Anyway, getting back to Orkney: day four, and couple of groups go off to the islands, leaving the rest us of behind in the hands of aspiring conductors - centre piece of an arduous conductors' course. Music at any level, from kindergarten, through school years, to local groups, and on into the profession, needs proficient and inspirational conductors - or it'll be dead in the water. How important is that? We should note: in Venezuela is breeding herds of inspirational conductors, along with all its new orchestras. Oh, of course, I forgot to mention: we've two regular symphony concerts, including Nicola Benedetti playing Szymanovski no. 1 - that's worth the trip for itself.

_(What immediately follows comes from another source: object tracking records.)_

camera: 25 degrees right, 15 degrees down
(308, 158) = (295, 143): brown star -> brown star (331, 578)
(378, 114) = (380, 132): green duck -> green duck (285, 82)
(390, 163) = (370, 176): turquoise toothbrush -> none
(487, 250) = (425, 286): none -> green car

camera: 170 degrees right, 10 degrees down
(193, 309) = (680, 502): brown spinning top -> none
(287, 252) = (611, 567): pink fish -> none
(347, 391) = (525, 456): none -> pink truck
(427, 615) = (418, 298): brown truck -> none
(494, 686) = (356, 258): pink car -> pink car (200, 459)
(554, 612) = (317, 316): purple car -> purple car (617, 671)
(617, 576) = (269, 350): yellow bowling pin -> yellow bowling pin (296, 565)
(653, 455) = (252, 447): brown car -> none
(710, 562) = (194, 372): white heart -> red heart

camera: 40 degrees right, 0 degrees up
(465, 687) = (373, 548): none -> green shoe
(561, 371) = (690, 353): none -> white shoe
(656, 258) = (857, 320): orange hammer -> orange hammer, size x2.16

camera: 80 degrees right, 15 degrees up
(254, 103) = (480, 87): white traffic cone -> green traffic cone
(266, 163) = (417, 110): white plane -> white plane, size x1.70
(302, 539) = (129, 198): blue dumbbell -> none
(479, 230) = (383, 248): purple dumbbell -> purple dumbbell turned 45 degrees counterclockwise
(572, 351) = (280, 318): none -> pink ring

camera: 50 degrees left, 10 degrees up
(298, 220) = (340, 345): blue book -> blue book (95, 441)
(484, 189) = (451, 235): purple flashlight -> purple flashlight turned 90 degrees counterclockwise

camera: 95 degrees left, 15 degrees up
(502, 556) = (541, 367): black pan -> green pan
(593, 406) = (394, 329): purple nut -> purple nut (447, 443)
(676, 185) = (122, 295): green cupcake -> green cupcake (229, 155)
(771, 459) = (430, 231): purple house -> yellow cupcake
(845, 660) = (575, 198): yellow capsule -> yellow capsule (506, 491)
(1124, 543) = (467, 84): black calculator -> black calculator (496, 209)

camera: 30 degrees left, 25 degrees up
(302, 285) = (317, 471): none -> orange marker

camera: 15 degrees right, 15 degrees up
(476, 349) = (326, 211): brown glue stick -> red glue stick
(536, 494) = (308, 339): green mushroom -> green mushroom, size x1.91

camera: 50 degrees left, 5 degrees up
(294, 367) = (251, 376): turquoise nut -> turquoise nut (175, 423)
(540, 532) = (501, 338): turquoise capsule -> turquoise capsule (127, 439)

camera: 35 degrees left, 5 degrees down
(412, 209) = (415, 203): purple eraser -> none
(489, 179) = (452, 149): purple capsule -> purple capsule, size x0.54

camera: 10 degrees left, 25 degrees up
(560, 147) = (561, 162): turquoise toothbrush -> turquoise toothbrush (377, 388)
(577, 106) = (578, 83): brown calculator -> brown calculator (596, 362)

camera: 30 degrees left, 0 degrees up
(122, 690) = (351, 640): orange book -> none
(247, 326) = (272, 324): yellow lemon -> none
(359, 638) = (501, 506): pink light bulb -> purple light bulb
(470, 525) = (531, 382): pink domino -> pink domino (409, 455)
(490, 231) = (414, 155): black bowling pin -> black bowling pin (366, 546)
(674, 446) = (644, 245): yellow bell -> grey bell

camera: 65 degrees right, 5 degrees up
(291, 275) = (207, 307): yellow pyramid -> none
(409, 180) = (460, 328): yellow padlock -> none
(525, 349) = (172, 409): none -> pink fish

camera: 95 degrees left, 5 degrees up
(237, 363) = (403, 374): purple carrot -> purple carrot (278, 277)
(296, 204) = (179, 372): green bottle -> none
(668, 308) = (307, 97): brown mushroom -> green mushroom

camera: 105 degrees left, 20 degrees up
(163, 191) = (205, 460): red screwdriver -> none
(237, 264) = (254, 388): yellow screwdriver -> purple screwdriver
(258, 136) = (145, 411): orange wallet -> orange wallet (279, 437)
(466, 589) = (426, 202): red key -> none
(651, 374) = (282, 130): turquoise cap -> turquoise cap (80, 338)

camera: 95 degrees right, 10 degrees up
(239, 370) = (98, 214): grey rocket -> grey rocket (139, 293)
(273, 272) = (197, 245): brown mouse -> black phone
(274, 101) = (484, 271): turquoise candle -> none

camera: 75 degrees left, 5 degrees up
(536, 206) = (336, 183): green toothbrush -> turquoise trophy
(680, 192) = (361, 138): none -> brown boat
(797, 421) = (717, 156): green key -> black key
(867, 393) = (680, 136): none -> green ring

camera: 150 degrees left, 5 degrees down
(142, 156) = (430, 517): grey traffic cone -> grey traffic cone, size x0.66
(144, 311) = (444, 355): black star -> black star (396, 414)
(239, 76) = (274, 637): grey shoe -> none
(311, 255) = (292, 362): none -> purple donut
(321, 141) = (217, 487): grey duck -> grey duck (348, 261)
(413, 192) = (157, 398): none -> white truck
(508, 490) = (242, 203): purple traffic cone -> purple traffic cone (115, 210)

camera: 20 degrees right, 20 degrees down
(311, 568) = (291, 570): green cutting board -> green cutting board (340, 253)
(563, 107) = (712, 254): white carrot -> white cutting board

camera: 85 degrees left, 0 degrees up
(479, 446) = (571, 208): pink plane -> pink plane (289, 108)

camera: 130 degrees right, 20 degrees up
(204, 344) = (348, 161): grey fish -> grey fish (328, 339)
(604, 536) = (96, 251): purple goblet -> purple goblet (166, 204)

Coming back to the Side by Side event, it highlighted one of the most interesting observations from auditions in Venezuela for its new National Youth Orchestra. Players came from all over the country to audition - some too young and inexperienced to be able to play the orchestral extracts solo at audition - but they were put in the section actually playing Mahler, and they quickly began to play those very passages that they could hardly read or play solo. In the end, many of these kids wouldn't be offered a place, but they'd take something invaluable back to their 'nucleos' in remote towns - new skills.....a bit more frustration, a bit more determination.... How did we learn before we had tick boxes?
You'll have realised that this is all getting me rather excited. So much more than providing musical wall paper, more than handing out cultural largesse from an ivory tower - all from some city down south - we're out getting our hands dirty in the growing fields of culture. This reminds me, my allotment will need urgent remedial action when I get back.